When I was president of a venture capital firm, people would come in the door, and the first thing they would do is put their product on my desk and start to tell me it was a billion dollar a year market, they only had to get 1%, and this product was the greatest thing that had ever been invented. The first thing I said to them was, “Put your product underneath my desk. Put it on the floor. It’s going to fail. What I want to know is, what are you going to do when it fails.”

Half of the people never understood that point. They simply became argumentative. “Oh, my product will work; my product will be a success.” They didn’t understand, if their product is a success, my question is irrelevant. But probabilities are the product isn’t which now means my question is very relevant from an investment point of view. We’re investing in a group of people or an individual who has the ability to change course when they’ve made a mistake, when the product doesn’t work exactly the way they thought it was going to work. There’s no problem if it’s a success. We’re all happy. But the likelihood of a first product being successful is always remote.

My recommendation to a start-up CEO is don’t focus on your first product so much. Focus on your ability to introduce the product, learn from your customer’s reaction, make modifications to the product and your revenue model if necessary, and continue to make those changes within the initial round of investment you are looking for.

Most savvy investors are skeptics.
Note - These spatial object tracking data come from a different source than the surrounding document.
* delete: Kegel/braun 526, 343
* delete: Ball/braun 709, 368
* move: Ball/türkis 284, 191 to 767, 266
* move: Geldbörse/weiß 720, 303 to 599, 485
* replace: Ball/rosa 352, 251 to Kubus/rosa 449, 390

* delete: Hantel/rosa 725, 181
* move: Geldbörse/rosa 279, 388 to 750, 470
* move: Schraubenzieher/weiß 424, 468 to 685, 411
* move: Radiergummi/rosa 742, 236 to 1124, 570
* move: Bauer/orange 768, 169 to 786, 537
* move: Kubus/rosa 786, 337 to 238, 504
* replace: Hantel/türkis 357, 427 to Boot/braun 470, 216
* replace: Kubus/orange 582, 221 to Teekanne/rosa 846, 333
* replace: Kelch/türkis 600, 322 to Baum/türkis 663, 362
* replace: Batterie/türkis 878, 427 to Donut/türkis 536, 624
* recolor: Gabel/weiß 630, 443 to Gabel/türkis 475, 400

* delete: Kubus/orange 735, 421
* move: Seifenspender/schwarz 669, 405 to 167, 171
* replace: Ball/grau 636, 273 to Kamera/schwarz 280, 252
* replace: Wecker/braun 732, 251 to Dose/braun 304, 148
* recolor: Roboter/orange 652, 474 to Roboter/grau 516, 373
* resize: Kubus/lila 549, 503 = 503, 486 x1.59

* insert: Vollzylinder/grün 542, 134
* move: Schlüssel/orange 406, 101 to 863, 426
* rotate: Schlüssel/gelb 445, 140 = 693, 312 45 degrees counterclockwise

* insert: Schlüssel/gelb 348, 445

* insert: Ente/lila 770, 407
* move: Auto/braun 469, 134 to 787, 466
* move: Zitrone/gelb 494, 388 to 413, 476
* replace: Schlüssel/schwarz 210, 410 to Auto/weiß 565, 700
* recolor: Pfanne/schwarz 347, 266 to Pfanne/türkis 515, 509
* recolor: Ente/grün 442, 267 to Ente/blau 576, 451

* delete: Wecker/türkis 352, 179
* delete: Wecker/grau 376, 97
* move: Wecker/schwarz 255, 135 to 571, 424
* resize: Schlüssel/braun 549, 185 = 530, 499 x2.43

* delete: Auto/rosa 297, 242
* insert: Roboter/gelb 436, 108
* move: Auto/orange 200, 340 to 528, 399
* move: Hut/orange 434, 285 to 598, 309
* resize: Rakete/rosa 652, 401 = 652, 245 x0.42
You’re not going to convince them that the first product is going to be an absolute success. Don’t waste your time on that. Make your point, “We believe this product is going to be a success. These are the reasons why. But this is what we’re going to do if it doesn’t match our expectations, and this is the amount of money we’ll have left over to make modifications, and these are the other options we think we have.” Options, flexibility, change—these are the keys to real product development. It’s not the look and feel of the first product.

Real credibility comes from understanding the realities of the market place. Passion is great, but never let passion trump reality. The business failure cemetery is littered with start-up teams that could not adapt.